TASK REQUIREMENTS: The expected output is exactly the lines below, starting at the line with "right hip: (236, 434)" and ending at the line with "left front paw: (703, 572)", both included; no other line belongs in it.

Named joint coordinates
+---+

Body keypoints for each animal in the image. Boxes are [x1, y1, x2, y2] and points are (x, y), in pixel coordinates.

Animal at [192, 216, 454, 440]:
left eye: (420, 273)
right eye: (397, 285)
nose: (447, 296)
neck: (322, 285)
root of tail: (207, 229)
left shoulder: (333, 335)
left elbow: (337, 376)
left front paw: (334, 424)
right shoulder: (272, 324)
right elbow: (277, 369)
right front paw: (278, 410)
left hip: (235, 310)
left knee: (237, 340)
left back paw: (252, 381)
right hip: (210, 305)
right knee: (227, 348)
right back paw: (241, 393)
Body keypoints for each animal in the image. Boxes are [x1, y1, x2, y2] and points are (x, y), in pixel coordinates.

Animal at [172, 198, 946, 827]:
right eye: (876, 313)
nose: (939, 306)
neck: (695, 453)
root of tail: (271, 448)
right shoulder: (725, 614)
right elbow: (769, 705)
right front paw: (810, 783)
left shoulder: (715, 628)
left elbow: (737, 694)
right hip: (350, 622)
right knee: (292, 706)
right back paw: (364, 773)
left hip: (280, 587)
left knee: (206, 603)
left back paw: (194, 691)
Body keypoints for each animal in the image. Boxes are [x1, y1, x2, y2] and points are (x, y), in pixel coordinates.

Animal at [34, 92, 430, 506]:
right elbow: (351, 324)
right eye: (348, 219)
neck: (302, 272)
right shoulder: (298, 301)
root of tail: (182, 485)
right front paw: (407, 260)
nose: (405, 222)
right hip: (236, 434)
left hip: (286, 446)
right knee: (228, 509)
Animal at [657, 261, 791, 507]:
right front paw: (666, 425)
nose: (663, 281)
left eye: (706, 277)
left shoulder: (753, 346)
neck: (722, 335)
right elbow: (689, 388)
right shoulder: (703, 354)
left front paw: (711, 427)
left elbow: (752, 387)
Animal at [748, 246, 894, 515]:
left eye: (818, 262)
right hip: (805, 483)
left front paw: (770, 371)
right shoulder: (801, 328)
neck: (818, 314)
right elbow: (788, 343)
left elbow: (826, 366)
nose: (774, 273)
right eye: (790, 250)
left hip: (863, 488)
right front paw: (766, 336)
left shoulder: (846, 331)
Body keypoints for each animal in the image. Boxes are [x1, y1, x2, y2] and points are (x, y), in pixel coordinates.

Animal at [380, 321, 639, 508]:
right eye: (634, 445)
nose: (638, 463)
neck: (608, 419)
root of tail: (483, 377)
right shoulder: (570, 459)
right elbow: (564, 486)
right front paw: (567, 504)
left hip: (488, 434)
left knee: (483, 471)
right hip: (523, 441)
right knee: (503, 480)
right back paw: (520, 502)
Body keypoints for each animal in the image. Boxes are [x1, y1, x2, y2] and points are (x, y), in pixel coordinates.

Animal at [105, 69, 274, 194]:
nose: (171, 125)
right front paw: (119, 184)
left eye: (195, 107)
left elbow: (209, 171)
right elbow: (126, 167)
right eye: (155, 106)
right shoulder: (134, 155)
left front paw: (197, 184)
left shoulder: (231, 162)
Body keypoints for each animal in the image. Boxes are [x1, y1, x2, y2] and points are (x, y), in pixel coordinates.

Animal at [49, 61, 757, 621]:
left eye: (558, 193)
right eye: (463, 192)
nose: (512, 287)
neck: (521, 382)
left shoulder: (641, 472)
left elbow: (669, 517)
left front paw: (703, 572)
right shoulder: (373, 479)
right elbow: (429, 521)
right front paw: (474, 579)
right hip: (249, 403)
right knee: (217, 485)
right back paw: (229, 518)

+---+

RESULT OF THE EXERCISE:
right hip: (236, 434)
left hip: (286, 446)
right knee: (228, 509)
Animal at [657, 261, 791, 507]:
right front paw: (666, 425)
nose: (663, 281)
left eye: (706, 277)
left shoulder: (753, 346)
neck: (722, 335)
right elbow: (689, 388)
right shoulder: (703, 354)
left front paw: (711, 427)
left elbow: (752, 387)
Animal at [748, 246, 894, 515]:
left eye: (818, 262)
right hip: (805, 483)
left front paw: (770, 371)
right shoulder: (801, 328)
neck: (818, 314)
right elbow: (788, 343)
left elbow: (826, 366)
nose: (774, 273)
right eye: (790, 250)
left hip: (863, 488)
right front paw: (766, 336)
left shoulder: (846, 331)
Body keypoints for each animal in the image. Boxes are [x1, y1, x2, y2] and points are (x, y), in pixel coordinates.

Animal at [380, 321, 639, 508]:
right eye: (634, 445)
nose: (638, 463)
neck: (608, 419)
root of tail: (483, 377)
right shoulder: (570, 459)
right elbow: (564, 486)
right front paw: (567, 504)
left hip: (488, 434)
left knee: (483, 471)
right hip: (523, 441)
right knee: (503, 480)
right back paw: (520, 502)
Body keypoints for each animal in the image. Boxes are [x1, y1, x2, y2] and points are (x, y), in pixel coordinates.

Animal at [105, 69, 274, 194]:
nose: (171, 125)
right front paw: (119, 184)
left eye: (195, 107)
left elbow: (209, 171)
right elbow: (126, 167)
right eye: (155, 106)
right shoulder: (134, 155)
left front paw: (197, 184)
left shoulder: (231, 162)
Body keypoints for each animal in the image. Boxes are [x1, y1, x2, y2] and points are (x, y), in pixel coordinates.

Animal at [49, 61, 757, 621]:
left eye: (558, 193)
right eye: (463, 192)
nose: (512, 287)
neck: (521, 382)
left shoulder: (641, 472)
left elbow: (669, 517)
left front paw: (703, 572)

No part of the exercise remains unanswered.